In support of its motion, the City argues that the amount of damages to which a claimant is entitled in a condemnation proceeding must be measured as of the date of the taking of the property. Thus, since claimant's appraisal report values the subject property more than two and one-half years after that date, it is defective as a matter of law and should be precluded. In addition, the report violates 22 NYCRR 202.60 (g) (3) in that it makes conclusory statements of value which are completely unsupported by factual evidence, justification, or analysis. More specifically, the City asserts that the report suffers from numerous deficiencies, including: (1) the failure to offer the source or means by which it arrives at the amount of income claimed; (2) the failure to offer any comparable rents; (3) the failure to explain how the terms and conditions of a lease executed for the premises in 1996 is indicative of the market value as of the date of vesting; (4) the failure to indicate the method employed to derive the capitalization rate of 10% that was utilized; and (5) the failure to explain how a replacement cost of $175,620 was calculated. The City further argues that claimant's value, as premised upon a market analysis, is also unpersuasive, since the report fails to include photographs of the five comparables, as is required pursuant to 22 NYCRR 202.60 (g) (3), it provides no analysis of the properties, and it fails to make any adjustments.

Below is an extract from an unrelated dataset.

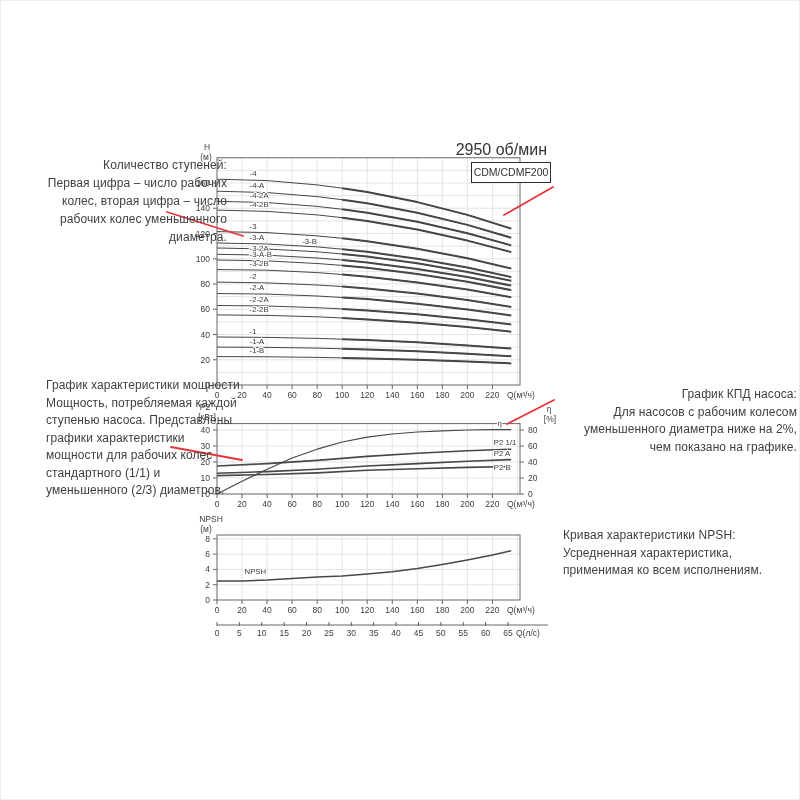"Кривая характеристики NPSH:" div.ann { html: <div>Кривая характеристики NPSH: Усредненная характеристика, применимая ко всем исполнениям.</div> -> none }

In response, claimant seeks to amend its appraisal report to value the subject property at $197,000, instead of $199,000, as of January 27, 2000, instead of August 20, 2002, and to include photographs of its comparables.[FN1] In support of its application, claimant argues that it has good cause to amend its appraisal report because it is entitled to just compensation for the subject property in accordance with the requirements of the Constitutions of the United States and the State of New York. Thus, claimant asserts that the City is not acting in good faith and is violating the controlling constitutional provisions in seeking to preclude it from introducing an appraisal report and in valuing the subject property at an arbitrarily low amount. In so arguing, claimant also contends that valuing the property as of 2002 instead of 2000 is a minor technicality, which is corrected in the amended report, and hence is insufficient to support preclusion. Claimant further criticizes the City's appraisal report upon numerous grounds, including: (1) the failure to consider the existing 15-year lease for the premises, and instead [*3]basing its rental value upon three leases of dissimilar properties;[FN2] (2) the utilization of estimated operating costs; (3) the utilization of dissimilar comparables; (4) the failure to consider the 1992 purchase price of $90,000; (5) the failure to consider rising real estate prices and gentrification in the area;[FN3] and (6) the failure to consider the cost of constructing the building in 1997, when a new structure was built to replace the previously existing structure, which had been destroyed by a fire. Finally, claimant contends that any deficiencies in its appraisal report can be corrected by the evidence introduced at trial.

The Law

As contended by the City, it is beyond dispute that the measure of just compensation in an eminent domain proceeding must be fixed as of the date of the taking (Saratoga Water Servs. v Saratoga County Water Auth., 83 NY2d 205; Chemical v Town of East Hampton, 298 AD2d 419; County of Nassau v 408 Realty, 283 AD2d 644; City of Newburgh v Kirchner, 234 AD2d 364; Gold-Mark 35 Assocs., 210 AD2d 377). Indeed, it has been noted that "[i]t would be a serious departure from principle, and most unsound, to announce that fair compensation is to be determined not as of the day of taking but, instead, as of the time of trial, whenever that might happen to be" (Arlen of Nanuet v State, 26 NY2d 346, 354 - 355, rearg denied 27 NY2d 737, motion to amend remittitur denied 27 NY2d 737).